I have not called names and thank you for ignoring all my comments. It just shows that you can't face the truth. Please continue being angry and not supporting the progression of our profession.

South Bronx

Anonymous said...

10 year teacher,

Just who do you think would make the decision to fire you if they had a dislike for you or wanted to give the job to a relative? It would be one of those Nazi Academy types.

Without tenure you can be fired at will.

Tenure is not job security. Tenure is the right to "due process" which really means that at the whim of any shake and bake child principal, you can be sent to the vanished gulag and then have to go through a kangaroo court.

It amounts to a shakedown. Your constitutional rights would be violated and you will suffer untold damage.

That is what tenure is. In addition, the moment you get tenure, it is a red target painted on you as an undesirable type, ripe for the picking.

This system is run by and for crooked lawyers. The idea to pit teachers against each other is brilliant.

Stop attacking each other and go after the true problem. A system that has devolved into a reign of terror run by a dictator who bought the election.
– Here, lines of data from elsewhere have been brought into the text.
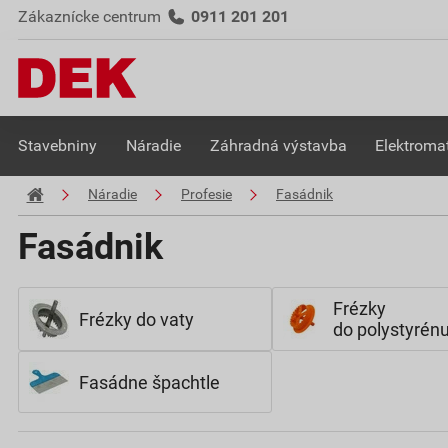
Zákaznícke centrum
0911 201 201
Stavebniny
Náradie
Záhradná výstavba
Elektromat
Náradie
Profesie
Fasádnik
Fasádnik
Frézky
Frézky do vaty
do polystyrén
Fasádne špachtle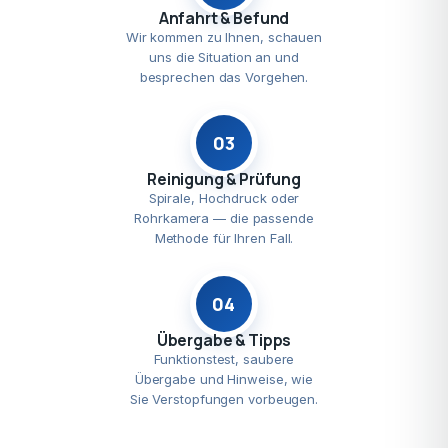
Anfahrt & Befund
Wir kommen zu Ihnen, schauen
uns die Situation an und
besprechen das Vorgehen.
03
Reinigung & Prüfung
Spirale, Hochdruck oder
Rohrkamera — die passende
Methode für Ihren Fall.
04
Übergabe & Tipps
Funktionstest, saubere
Übergabe und Hinweise, wie
Sie Verstopfungen vorbeugen.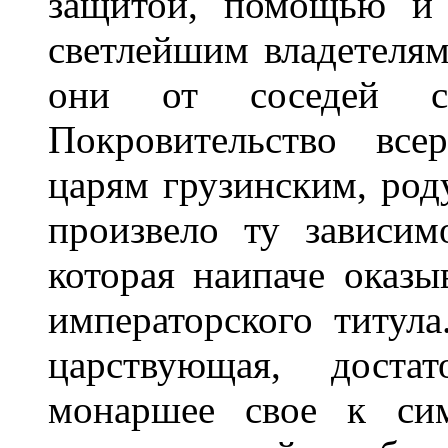
защитой, помощью и
светлейшим владетелям
они от соседей с
Покровительство все
царям грузинским, род
произвело ту зависим
которая наипаче оказы
императорского титула
царствующая, доста
монаршее свое к сим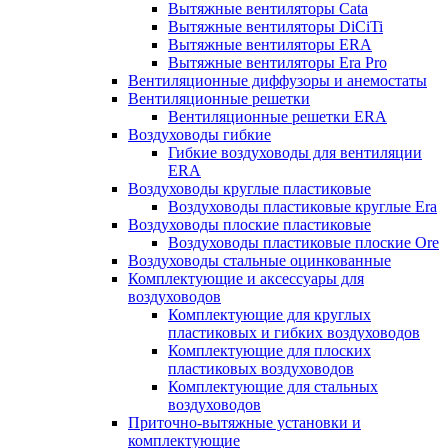
Вытяжные вентиляторы Cata
Вытяжные вентиляторы DiCiTi
Вытяжные вентиляторы ERA
Вытяжные вентиляторы Era Pro
Вентиляционные диффузоры и анемостаты
Вентиляционные решетки
Вентиляционные решетки ERA
Воздуховоды гибкие
Гибкие воздуховоды для вентиляции
ERA
Воздуховоды круглые пластиковые
Воздуховоды пластиковые круглые Era
Воздуховоды плоские пластиковые
Воздуховоды пластиковые плоские Ore
Воздуховоды стальные оцинкованные
Комплектующие и аксессуары для
воздуховодов
Комплектующие для круглых
пластиковых и гибких воздуховодов
Комплектующие для плоских
пластиковых воздуховодов
Комплектующие для стальных
воздуховодов
Приточно-вытяжные установки и
комплектующие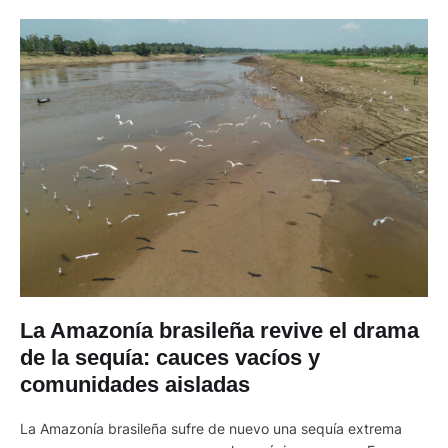
La Amazonía brasileña revive el drama
de la sequía: cauces vacíos y
comunidades aisladas
La Amazonía brasileña sufre de nuevo una sequía extrema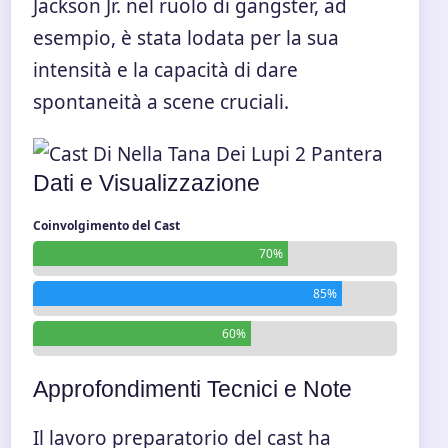
Jackson Jr. nel ruolo di gangster, ad
esempio, è stata lodata per la sua
intensità e la capacità di dare
spontaneità a scene cruciali.
Dati e Visualizzazione
Coinvolgimento del Cast
70%
85%
60%
Approfondimenti Tecnici e Note
Il lavoro preparatorio del cast ha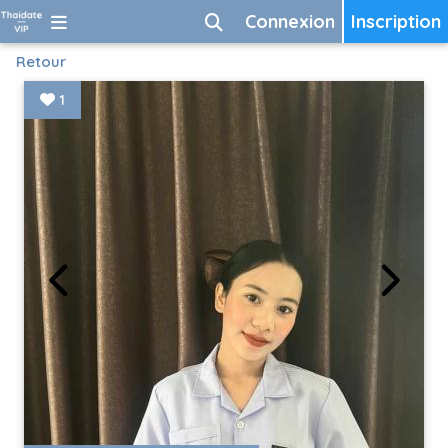
Connexion
Inscription
Retour
1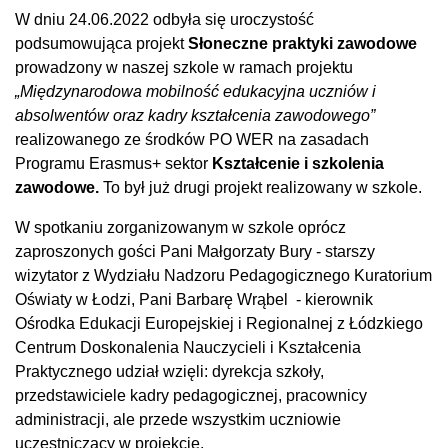
W dniu 24.06.2022 odbyła się uroczystość
podsumowująca projekt
Słoneczne praktyki zawodowe
prowadzony w naszej szkole w ramach projektu
„Międzynarodowa mobilność edukacyjna uczniów i
absolwentów oraz kadry kształcenia zawodowego”
realizowanego ze środków PO WER na zasadach
Programu Erasmus+ sektor
Kształcenie i szkolenia
zawodowe.
To był już drugi projekt realizowany w szkole.
W spotkaniu zorganizowanym w szkole oprócz
zaproszonych gości Pani Małgorzaty Bury - starszy
wizytator z Wydziału Nadzoru Pedagogicznego Kuratorium
Oświaty w Łodzi, Pani Barbarę Wrąbel - kierownik
Ośrodka Edukacji Europejskiej i Regionalnej z Łódzkiego
Centrum Doskonalenia Nauczycieli i Kształcenia
Praktycznego udział wzięli: dyrekcja szkoły,
przedstawiciele kadry pedagogicznej, pracownicy
administracji, ale przede wszystkim uczniowie
uczestniczący w projekcie.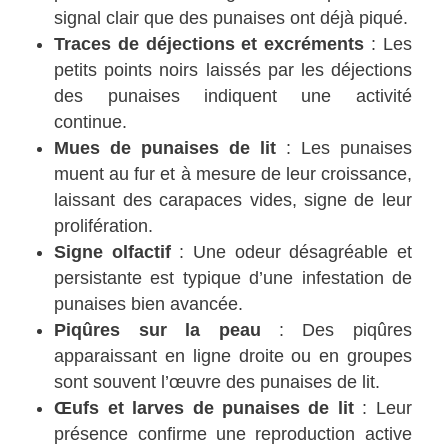
signal clair que des punaises ont déjà piqué.
Traces de déjections et excréments
: Les
petits points noirs laissés par les déjections
des punaises indiquent une activité
continue.
Mues de punaises de lit
: Les punaises
muent au fur et à mesure de leur croissance,
laissant des carapaces vides, signe de leur
prolifération.
Signe olfactif
: Une odeur désagréable et
persistante est typique d’une infestation de
punaises bien avancée.
Piqûres sur la peau
: Des piqûres
apparaissant en ligne droite ou en groupes
sont souvent l’œuvre des punaises de lit.
Œufs et larves de punaises de lit
: Leur
présence confirme une reproduction active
Go after the shit dues harvesting operation that has directly caused the current situation. Go after a union that obviously rigged the vote.

The last time I heard numbers in the 90 percent range, they belonged to Saddam Hussein.

There is no democracy in the Union and there is no democracy in NYC or for that matter in the US.

We are living in savage times.
They have plenty of money for no bid contracts, deputy chancellors and all sorts of graft, theft and corruption.

WE SHOULD BE ON STRIKE FOR THE REGENTS!!!

Angry Nog

The Veteran NY Teacher said...
This comment has been removed by the author.
Anonymous said...

Newbie
You and I both know failed teachers that have moved to the administrative ranks to save their pensions. A great many of the newer principals had great difficulty in the classroom. Why on earth would their pedagogical judgments be trusted? Only a newbie only a newbie.

Anonymous said...

South Bronx . . . unfortunately, the way the game is played now, it is a scorched earth game being played by Klein and Bloomberg, so there isn't any room for the compromise or reason you seemingly are applying to this equation. Bloomberg knows one thing - complete and utter anhililation of his opponents, in this case teachers. This is how you acuumualte 20 BILLION DOLLARS, ALMOST THREE TIMES THE AMOUNT HE CAME TO CITH HALL WITH! ! ! How does this relate to this discussion? Simple. Klein often and has stated in the press that the ATRS are "bad teacher" because they are unhired. This is a boldfaced lie in most cases. S.Bronx, ALL of the ATRs are "bad?"In my campus school OVER 90 PERCENT OF THE TEACHERS ARE BRAND NEW TEACHERS ! ! ! So , therefore, according to Bloomberg's ACTIONS, not words, ONLY new teachers are good teachers. Where is the balance that you speak of, where some young people are good teachers, AND some older teachers are good teachers? Why do the reorganized schools retain less than 5 percent of the existing staff S.Bronx? These are ALL bad? This is an ageist extermination based on age and salary, and will only get worse if they get there way. There is no compromise with these people. I hesitate to believe you are who you say you are, since if you truely had 10 years in the system, you would feel as threatened as anyone else. Perhaps you aren't directly threatened, you are not an ATR, or maybe you are good at kissing some APs or Principal's ass. If you were seeing things accurately, you would realize that we are in for the fight of our lives, and are being FORCED to be as extreme in our defense as our opposition is in destroying us.

Anonymous said...

Anyone have good comedic material to submit to "Joel Klein's Joke Line"?